= The Otherwhere Quest =

Superhero role-playing game adventure

Cover art by Arne Starr

The Otherwhere Quest is an adventure published by Mayfair Games in 1990 for the superhero role-playing game DC Heroes, which features characters from the DC Comics universe.

==Plot summary==
The Otherwhere Quest is an solitaire adventure in which the player takes on the role of Green Lantern, called to the parallel dimension of Otherwhere to save it from evil Subjugators. Before starting the adventure, the player can choose from one of three different Green Lanterns: Hal Jordan, Guy Gardner, or John Stewart.

Play is similar to the Fighting Fantasy series of solo adventure books published in the early 1980s by Games Workshop: The player reads a page of the adventure and is given several options, each one of which sends the player to a different page of the book to face more options and decisions.
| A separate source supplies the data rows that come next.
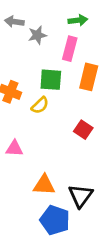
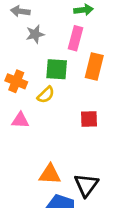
gray star: (37, 35) -> (35, 34), moved
red square: (83, 130) -> (89, 119), turned -36
pink triangle: (14, 149) -> (20, 120), moved

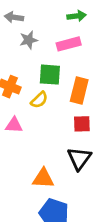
pink rectangle: (75, 38) -> (69, 44), turned 60
orange rectangle: (94, 66) -> (79, 91), moved
black triangle: (86, 185) -> (79, 158), moved

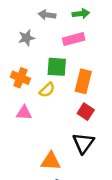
gray arrow: (14, 17) -> (47, 15), moved
gray star: (29, 40) -> (26, 38), moved
red square: (82, 124) -> (86, 112), turned 35

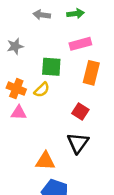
gray star: (26, 38) -> (15, 46), moved
pink rectangle: (74, 39) -> (80, 44), moved
orange cross: (20, 78) -> (16, 89), moved
orange rectangle: (83, 81) -> (91, 73), moved

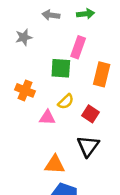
pink rectangle: (80, 44) -> (78, 47), moved, turned -55
gray star: (15, 46) -> (24, 37), moved
yellow semicircle: (42, 90) -> (66, 102), moved
pink triangle: (19, 113) -> (47, 118), moved

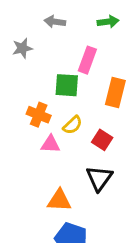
green arrow: (86, 14) -> (108, 22), moved
orange cross: (25, 90) -> (39, 115), moved

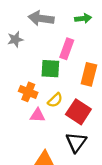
gray arrow: (55, 22) -> (41, 18), size x1.5
red square: (102, 140) -> (78, 112), size x1.5

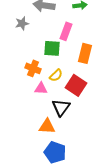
black triangle: (76, 142) -> (61, 107), moved

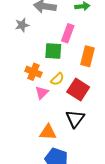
pink triangle: (41, 88) -> (42, 93), turned -48
black triangle: (61, 107) -> (75, 119), moved

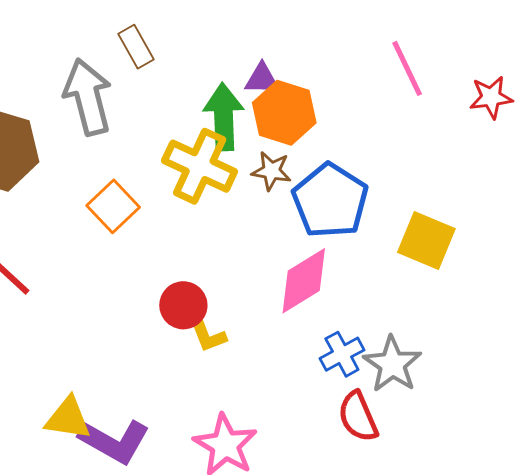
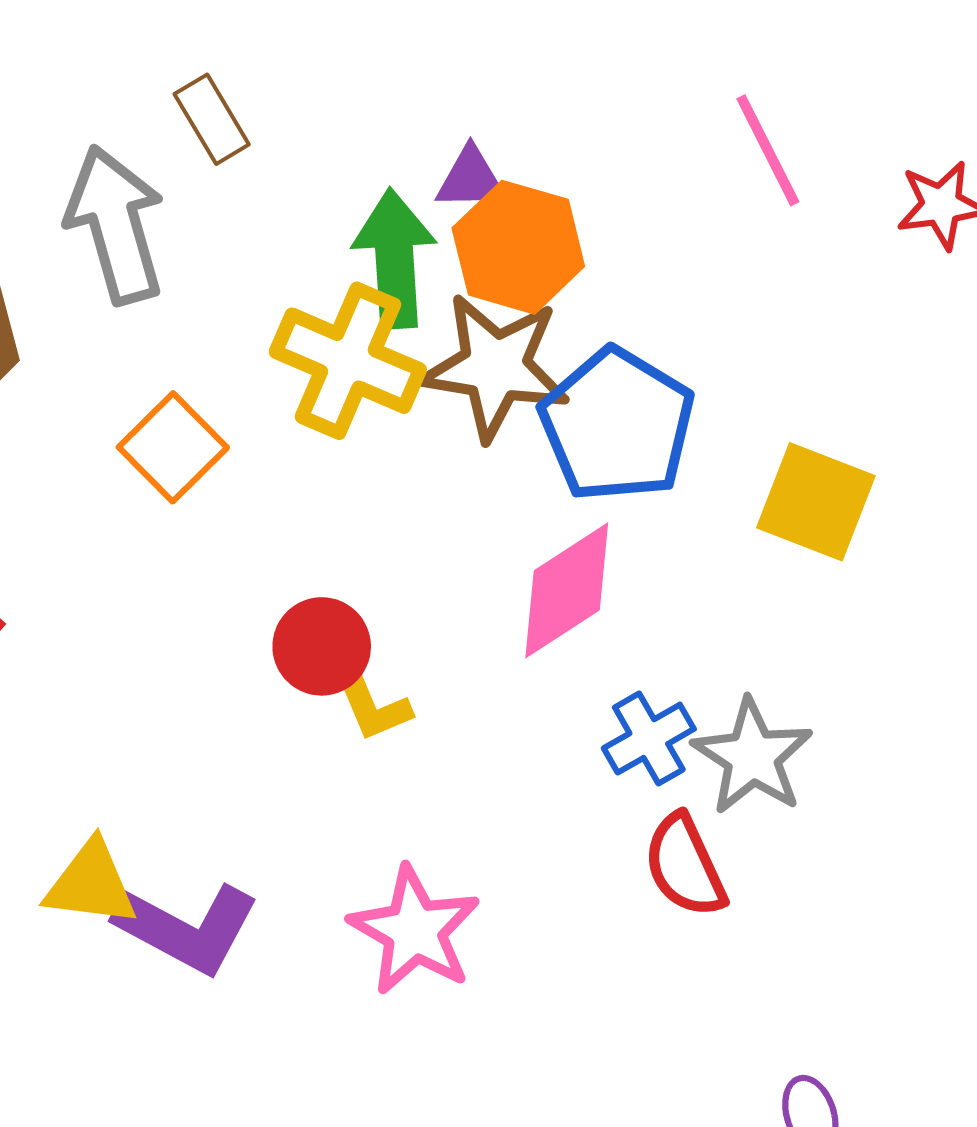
brown star: (271, 171) -> (495, 367), size x1.8

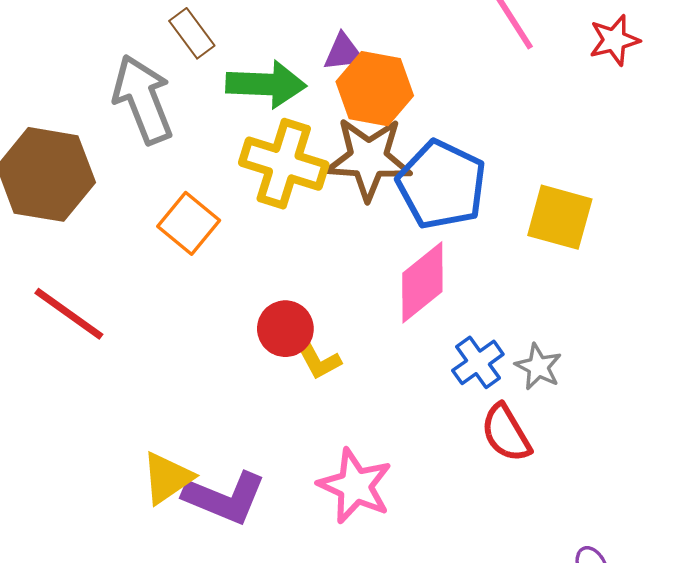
green arrow: (395, 259) -> (266, 84), moved, turned 102
gray star: (752, 757) -> (538, 367), size x0.7
yellow triangle: (91, 884) -> (167, 478), turned -36

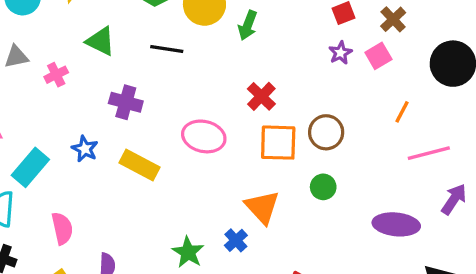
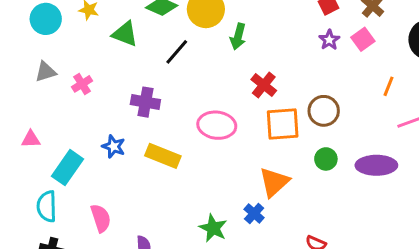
green arrow: (248, 25) -> (238, 36), moved
green triangle: (101, 41) -> (125, 34), moved
black line: (167, 49) -> (177, 52), turned -52
orange triangle: (262, 207) -> (274, 182), turned 36
purple ellipse: (396, 224) -> (376, 165), moved

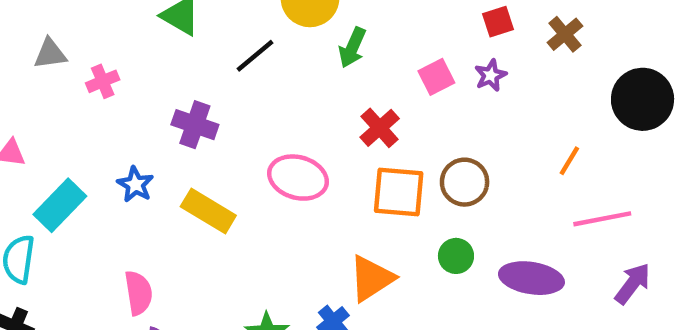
pink square: (363, 39) -> (436, 77), moved
pink semicircle: (101, 218) -> (138, 293), moved

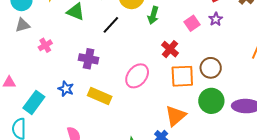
gray triangle: (50, 54) -> (23, 25), moved
pink ellipse: (298, 178) -> (137, 76), turned -60
green circle: (456, 256) -> (211, 101), size x1.6

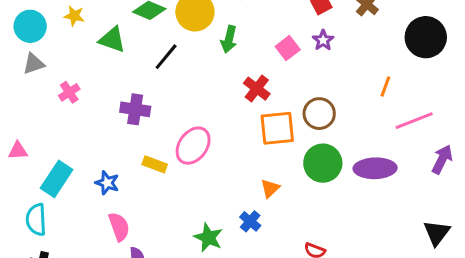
pink ellipse: (137, 76) -> (193, 146), moved
blue star: (66, 89) -> (107, 183), moved
yellow rectangle: (100, 96) -> (155, 164), size x0.7
orange triangle: (175, 116) -> (270, 188), size x0.6

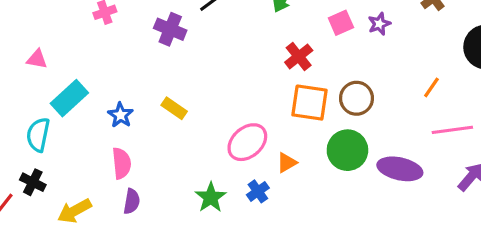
purple cross: (135, 109) -> (170, 29), moved
pink ellipse: (193, 146) -> (247, 142), moved

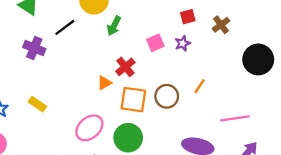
orange line: (431, 87) -> (200, 86), moved
green circle: (347, 150) -> (128, 138), moved
orange triangle: (287, 163) -> (104, 83), moved

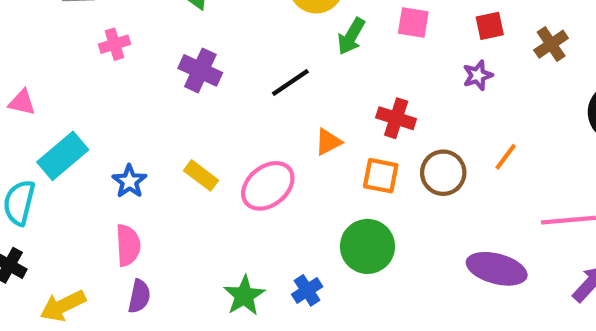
black line: (65, 27) -> (290, 82), moved
pink square: (155, 43) -> (413, 22), moved, turned 30
red cross: (125, 67) -> (396, 118), moved, turned -36
orange square: (133, 100) -> (381, 176), size x0.7
pink ellipse: (89, 128) -> (268, 186), moved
There is a time limit to the adventure, tracked by checking off "time boxes." If the player checks off all the boxes before reaching a successful end to the adventure, the Subjugators win.

==Publication history==
The superhero role-playing game DC Heroes, was published by Mayfair Games in 1985, and a second edition was released in 1989. Several adventures were released for this edition, including The Otherwhere Quest, written by Ray Winninger with cover art by Arne Starr and interior art by the DC Comics staff. It was published by Mayfair Games in 1990 as a 40-page book.

==Reception==
In Issue 26 of White Wolf (April/May 1991), Gene Alloway called the playability of the game good and noted that "The information presented is clear and interesting." Alloway warned that "Small clues can be important here. What happens if you wait for your change from the pizza delivery person instead of answering the phone?" Alloway found "its illustrations, though well done, are scarce. Also, given that there is no GM and some flavor of roleplaying will be lost in solo play, illustrations could be used to increase the excitement and to provide visual clues to the player." Despite this, Alloway concluded by giving the adventure a rating of 3 out of 5, saying, "This is a good solitaire adventure. The overall quality is high and the pace is fast enough to retain interest. Despite some weaknesses, consider this next time you are in the store."

In Issue 165 of Dragon (January 1991), Allen Varney admitted, "I've seldom enjoyed Mayfair's solo adventures, with their hundreds of tiny paragraphs of flat prose and their brief, linear plots with limited replay value." Despite this, Varney thought that "This solo features a couple of nice ideas, such as Combat Tables that let opponents use different fighting tactics, and a Power Ring Table that simulates the famous ring's open-ended Omni-Power. This serves as a useful teaching device for the DC Heroes game mechanics." But in the end, Varney was disappointed in the product, saying "as I traveled the
Otherwhere (that is, moved from square to square over a flat diagram), I concluded this one-shot plot feels as flat as the Otherwhere itself."